The ban is part of a broader strategy to transform Nigeria from a raw material exporter to a global supplier of refined shea products, such as butter and oil, which command higher market value.
The Nigerian government estimates that the enhanced shea value chain could generate approximately $300 million annually in the short term, with projections of a tenfold increase by 2027.
Nigeria produces nearly 40% of the global shea supply, approximately 350,000 metric tons annually across 30 states, yet captures only 1% of the $6.5 billion global market.
The ban aims to address this disparity by promoting local processing, which could create jobs, particularly for women, who make up over 90% of shea nut pickers and processors.
According to Kyari, the policy aligns with similar measures in West African countries like Ghana, Burkina Faso, Mali, and Togo, which have restricted raw shea nut exports to bolster their domestic industries.
A rapid assessment by the Presidential Food Systems Coordinating Unit (PFSCU) revealed that Nigeria loses over 90,000 metric tons of raw shea nuts annually to informal cross-border trade, with local processors operating at only 35–50% of their 160,000-metric-ton capacity.
This ban seeks to redirect these resources to domestic facilities, enhancing processor utilization and stabilizing the sector.
Vice-President Shettima emphasized the potential for job creation and women’s empowerment, noting, “This is about industrialization, rural transformation, gender empowerment, and expanding Nigeria’s global trade footprint.”
The policy is expected to support rural communities, where shea nut collection is a critical livelihood, particularly for women, and aligns with the Tinubu administration’s focus on economic development and gender equity.
The move mirrors actions taken by other West African nations. For instance, Ghana announced a phased ban on raw shea nut exports to be fully implemented by 2026, aiming to revitalize its processing industry, including the rehabilitation of the Buipe Shea Processing Factory.

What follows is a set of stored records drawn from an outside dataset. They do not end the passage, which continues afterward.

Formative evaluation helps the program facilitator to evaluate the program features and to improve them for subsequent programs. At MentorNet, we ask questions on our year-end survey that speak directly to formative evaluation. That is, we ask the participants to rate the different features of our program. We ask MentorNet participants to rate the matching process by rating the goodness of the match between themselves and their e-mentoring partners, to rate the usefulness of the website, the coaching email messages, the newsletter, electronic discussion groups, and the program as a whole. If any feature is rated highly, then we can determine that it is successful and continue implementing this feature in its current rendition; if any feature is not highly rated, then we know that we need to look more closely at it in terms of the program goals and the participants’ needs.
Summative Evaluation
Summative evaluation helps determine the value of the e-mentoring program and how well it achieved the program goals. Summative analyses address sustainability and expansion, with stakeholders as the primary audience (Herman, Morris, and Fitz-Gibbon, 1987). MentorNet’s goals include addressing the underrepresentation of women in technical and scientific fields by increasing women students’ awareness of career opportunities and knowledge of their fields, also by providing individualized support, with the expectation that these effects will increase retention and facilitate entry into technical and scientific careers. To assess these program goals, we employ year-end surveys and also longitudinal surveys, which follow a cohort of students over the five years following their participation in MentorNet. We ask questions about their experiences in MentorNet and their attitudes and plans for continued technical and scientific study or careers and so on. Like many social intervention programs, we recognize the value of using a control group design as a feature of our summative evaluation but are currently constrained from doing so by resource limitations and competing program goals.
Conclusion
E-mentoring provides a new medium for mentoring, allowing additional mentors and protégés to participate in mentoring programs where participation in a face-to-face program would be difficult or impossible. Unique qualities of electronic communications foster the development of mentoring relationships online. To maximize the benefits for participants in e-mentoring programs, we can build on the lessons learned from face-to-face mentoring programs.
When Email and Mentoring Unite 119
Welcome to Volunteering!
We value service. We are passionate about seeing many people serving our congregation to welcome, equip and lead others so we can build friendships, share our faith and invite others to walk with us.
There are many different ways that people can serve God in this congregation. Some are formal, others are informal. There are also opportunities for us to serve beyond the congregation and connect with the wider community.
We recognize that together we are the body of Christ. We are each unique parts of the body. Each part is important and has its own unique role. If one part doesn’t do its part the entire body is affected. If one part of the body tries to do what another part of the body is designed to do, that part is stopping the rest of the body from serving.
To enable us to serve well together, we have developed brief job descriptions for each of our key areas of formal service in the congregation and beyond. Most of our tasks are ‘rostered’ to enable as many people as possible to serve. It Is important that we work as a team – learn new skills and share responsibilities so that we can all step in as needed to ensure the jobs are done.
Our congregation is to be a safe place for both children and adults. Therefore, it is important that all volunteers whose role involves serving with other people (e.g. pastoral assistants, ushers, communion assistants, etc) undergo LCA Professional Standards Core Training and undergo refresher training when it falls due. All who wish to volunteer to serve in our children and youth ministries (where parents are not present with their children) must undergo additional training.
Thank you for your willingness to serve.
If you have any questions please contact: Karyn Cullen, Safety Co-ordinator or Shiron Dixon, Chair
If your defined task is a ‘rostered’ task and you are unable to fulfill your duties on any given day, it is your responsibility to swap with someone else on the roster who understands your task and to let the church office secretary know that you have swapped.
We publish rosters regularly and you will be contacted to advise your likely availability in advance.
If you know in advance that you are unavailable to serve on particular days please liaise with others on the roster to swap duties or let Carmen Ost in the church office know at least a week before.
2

Similarly, Niger State banned unprocessed shea nut exports in 2023 to boost local revenue and support women entrepreneurs.
However, concerns have been raised in Ghana about the potential negative impacts of such bans on rural women, who rely on raw nut sales for their livelihoods, highlighting the need for balanced policies that support both processors and collectors.
In Nigeria, the government acknowledges challenges such as unregulated harvesting and limited processing infrastructure.
The PFSCU’s assessment underscored the urgency of addressing informal trade, which undermines official export channels and deprives the country of significant revenue.
To mitigate these issues, the government plans to invest in processing infrastructure and establish robust export frameworks for value-added shea products during the six-month ban period.